Gold bounced above $1,800 on Friday, buoyed by bets that central banks may keep interest rates relatively low to stave off lingering growth risks.
But an overall uptick in the dollar, while investors tried to gauge the timing of the U.S. Federal Reserve’s taper timeline, kept bullion on course for a weekly decline.
Spot gold rose 0.3% to $1,800.40 per ounce by 0732 GMT. Down 1.4% so far, it was headed for its first weekly fall in five. U.S. gold futures rose 0.1% to $1,802.10.
Facilitating gold’s advance, the dollar was a tad softer on the day, making bullion more appealing for those holding other currencies, but the greenback was still bound for a weekly rise.
Gold continues to remain a buy on dips because central banks are in no hurry to raise interest rates, said Stephen Innes, managing partner at SPI Asset Management.
“Growth is still a really big concern for central banks.”
Gold investors closely followed cues from the Fed, since non-yielding bullion tends to gain when interest rates are low, while some consider bullion a hedge against higher inflation fuelled by massive stimulus.
And the signals were mixed, with a recent Fed report showing the U.S. economy “downshifted slightly” in August.
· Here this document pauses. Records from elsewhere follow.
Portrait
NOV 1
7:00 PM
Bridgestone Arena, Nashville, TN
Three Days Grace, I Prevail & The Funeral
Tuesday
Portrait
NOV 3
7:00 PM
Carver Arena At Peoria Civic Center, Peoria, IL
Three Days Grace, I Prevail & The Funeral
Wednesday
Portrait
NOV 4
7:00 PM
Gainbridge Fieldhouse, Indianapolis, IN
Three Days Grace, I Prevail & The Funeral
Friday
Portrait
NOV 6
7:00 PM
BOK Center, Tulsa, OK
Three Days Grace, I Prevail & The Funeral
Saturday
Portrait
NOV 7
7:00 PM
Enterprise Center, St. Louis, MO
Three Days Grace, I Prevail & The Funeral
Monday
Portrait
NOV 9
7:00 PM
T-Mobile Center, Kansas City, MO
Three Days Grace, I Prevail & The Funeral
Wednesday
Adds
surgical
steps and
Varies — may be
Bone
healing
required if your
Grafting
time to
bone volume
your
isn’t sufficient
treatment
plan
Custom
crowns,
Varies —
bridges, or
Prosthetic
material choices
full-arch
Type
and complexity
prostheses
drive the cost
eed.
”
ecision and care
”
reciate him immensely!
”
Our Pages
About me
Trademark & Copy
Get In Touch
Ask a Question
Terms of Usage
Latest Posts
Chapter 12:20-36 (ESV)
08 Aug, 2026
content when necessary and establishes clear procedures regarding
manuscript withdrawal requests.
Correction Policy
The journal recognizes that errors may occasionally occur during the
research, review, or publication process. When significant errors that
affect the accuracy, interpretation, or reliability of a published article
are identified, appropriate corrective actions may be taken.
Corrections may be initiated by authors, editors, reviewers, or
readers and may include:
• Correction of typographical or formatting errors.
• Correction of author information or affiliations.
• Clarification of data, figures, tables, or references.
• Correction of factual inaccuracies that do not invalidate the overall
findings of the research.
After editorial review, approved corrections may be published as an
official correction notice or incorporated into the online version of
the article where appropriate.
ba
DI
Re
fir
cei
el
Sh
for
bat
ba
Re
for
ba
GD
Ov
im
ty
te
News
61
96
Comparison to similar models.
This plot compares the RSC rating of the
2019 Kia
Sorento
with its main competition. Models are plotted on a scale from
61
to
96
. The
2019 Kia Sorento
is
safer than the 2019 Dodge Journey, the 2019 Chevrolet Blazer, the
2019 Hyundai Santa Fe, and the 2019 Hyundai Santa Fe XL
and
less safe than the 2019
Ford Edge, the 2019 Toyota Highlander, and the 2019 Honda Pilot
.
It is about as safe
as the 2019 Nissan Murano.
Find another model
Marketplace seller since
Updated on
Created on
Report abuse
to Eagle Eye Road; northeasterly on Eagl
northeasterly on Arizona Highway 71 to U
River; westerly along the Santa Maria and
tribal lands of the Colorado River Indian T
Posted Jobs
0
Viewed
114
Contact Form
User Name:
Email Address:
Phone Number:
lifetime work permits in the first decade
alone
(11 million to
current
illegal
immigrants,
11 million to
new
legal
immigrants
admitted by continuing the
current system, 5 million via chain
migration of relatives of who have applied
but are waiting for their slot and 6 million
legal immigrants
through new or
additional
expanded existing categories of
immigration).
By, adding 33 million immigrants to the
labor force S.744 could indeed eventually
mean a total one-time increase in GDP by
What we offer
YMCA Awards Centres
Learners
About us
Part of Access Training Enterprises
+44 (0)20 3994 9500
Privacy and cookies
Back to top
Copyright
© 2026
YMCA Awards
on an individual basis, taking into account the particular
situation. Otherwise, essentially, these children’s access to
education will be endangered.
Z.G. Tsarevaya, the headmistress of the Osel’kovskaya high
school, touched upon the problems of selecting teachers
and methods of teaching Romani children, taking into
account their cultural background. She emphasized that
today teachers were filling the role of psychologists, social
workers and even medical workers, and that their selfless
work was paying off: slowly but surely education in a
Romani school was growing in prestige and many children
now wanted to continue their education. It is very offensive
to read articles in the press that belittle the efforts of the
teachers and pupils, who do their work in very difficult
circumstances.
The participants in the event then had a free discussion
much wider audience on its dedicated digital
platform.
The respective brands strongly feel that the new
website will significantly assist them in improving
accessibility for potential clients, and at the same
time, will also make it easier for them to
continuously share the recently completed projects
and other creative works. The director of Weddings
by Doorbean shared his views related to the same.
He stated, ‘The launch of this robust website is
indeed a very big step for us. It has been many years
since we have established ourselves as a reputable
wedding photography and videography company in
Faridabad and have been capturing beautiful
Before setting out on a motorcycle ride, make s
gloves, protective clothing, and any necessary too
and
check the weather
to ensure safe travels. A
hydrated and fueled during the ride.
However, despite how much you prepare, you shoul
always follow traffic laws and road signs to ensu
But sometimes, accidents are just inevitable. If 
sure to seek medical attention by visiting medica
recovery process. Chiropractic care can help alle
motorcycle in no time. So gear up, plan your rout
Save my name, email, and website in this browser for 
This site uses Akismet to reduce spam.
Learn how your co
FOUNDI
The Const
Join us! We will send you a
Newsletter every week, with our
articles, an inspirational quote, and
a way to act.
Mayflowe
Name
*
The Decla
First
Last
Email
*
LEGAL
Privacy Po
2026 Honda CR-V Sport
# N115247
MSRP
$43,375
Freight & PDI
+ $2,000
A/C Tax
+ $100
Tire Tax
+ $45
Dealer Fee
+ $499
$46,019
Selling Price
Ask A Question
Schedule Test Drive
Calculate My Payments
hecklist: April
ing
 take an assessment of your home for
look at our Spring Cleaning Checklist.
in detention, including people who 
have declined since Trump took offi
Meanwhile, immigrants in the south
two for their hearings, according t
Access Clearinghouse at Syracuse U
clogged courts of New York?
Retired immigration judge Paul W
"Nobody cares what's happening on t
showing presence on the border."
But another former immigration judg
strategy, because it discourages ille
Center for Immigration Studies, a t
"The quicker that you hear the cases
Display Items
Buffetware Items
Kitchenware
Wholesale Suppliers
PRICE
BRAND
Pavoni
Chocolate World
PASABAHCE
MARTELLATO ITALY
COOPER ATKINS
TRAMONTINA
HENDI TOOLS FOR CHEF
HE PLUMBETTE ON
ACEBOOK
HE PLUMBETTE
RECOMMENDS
But a number of Fed officials said this week the August slowdown in job growth would not throw off plans to reduce asset purchases this year.
Despite elevated macro risks, the Fed is unlikely to take 2021 taper off the table and gold should head lower in the fourth quarter, around $1,700, Citi Research said in a note.
Silver rose 0.54 % to $24.20 per ounce but was down 2% this week.
Platinum gained 0.4% to $981.19. It was headed for its biggest weekly decline since early August, falling 4.2%.
Palladium climbed 0.5% to $2,189.33 but was down over 9% for the week.